▶ [LIST OF TASKS]
a) In the passage on dental tools, how often do many people go to the dentist?
b) From the passage on dental tools, reproduce word for word the stretch from "This is most" through "or build up.".

▶ [QUOTED PASSAGE]
━━━━━━━━━━
Many of us are diligent about our bi-annual trips to the dentist. We dutifully go every six months and get our teeth cleaned, cavities filled and fluoride applied. But for many people, that’s about as much as they know about the dentist. And looking at the tray of unknown tools next to the dentist chair can be a little intimidating and scary. So we thought it would be worthwhile to provide a quick overview of the common tools that dentists use during typical appointments.
This is probably the least scary of the tools on the table. In short, it’s simply a mirror on a little stick and it allows the dentist, or the dental assistant, to see into the nooks and crannies of your mouth. It’s particularly helpful for seeing behind teeth since the dentist can’t see those when looking from the outside of your mouth!
This is most likely one of the first tools that you see the dental hygienist use when they first begin working on your teeth. It looks like a sharp hook on the end of a short metal stick. It’s used to get into the pockets between teeth and to help identify potential cavities or to scrape away at small areas of plaque or build up.
━━━━━━━━━━
▶ [AVAILABLE DATA]
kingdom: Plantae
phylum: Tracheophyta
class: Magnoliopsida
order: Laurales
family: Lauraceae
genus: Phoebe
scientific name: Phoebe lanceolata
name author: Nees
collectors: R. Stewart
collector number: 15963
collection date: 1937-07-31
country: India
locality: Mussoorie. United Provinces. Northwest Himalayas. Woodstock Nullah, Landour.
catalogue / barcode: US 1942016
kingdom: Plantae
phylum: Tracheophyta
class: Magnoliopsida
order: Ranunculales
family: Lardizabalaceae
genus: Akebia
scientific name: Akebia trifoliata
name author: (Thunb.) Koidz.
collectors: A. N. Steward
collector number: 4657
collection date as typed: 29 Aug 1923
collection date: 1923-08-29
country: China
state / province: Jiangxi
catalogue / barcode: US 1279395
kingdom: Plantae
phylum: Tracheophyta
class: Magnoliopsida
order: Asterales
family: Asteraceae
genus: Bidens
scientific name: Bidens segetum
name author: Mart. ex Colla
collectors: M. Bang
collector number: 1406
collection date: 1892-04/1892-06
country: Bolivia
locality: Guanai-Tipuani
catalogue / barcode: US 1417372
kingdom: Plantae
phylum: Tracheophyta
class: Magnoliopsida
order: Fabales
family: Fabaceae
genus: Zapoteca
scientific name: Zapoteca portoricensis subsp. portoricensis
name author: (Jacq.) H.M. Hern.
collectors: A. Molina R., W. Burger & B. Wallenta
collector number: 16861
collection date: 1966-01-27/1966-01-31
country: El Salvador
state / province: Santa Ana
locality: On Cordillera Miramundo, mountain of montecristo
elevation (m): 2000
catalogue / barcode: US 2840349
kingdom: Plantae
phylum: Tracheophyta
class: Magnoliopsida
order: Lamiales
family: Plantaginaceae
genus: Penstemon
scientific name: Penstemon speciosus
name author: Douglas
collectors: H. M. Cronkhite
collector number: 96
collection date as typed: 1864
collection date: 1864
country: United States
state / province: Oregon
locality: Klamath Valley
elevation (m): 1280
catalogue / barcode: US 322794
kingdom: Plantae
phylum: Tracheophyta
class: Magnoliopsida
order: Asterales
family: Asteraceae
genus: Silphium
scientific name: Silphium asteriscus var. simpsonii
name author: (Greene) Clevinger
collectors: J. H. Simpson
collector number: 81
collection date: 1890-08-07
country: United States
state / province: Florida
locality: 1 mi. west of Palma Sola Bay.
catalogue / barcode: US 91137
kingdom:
━━━━━━━━━━
▶ [PROBLEM SOLUTIONS]
a) Every six months.

b)
This is most likely one of the first tools that you see the dental hygienist use when they first begin working on your teeth. It looks like a sharp hook on the end of a short metal stick. It’s used to get into the pockets between teeth and to help identify potential cavities or to scrape away at small areas of plaque or build up.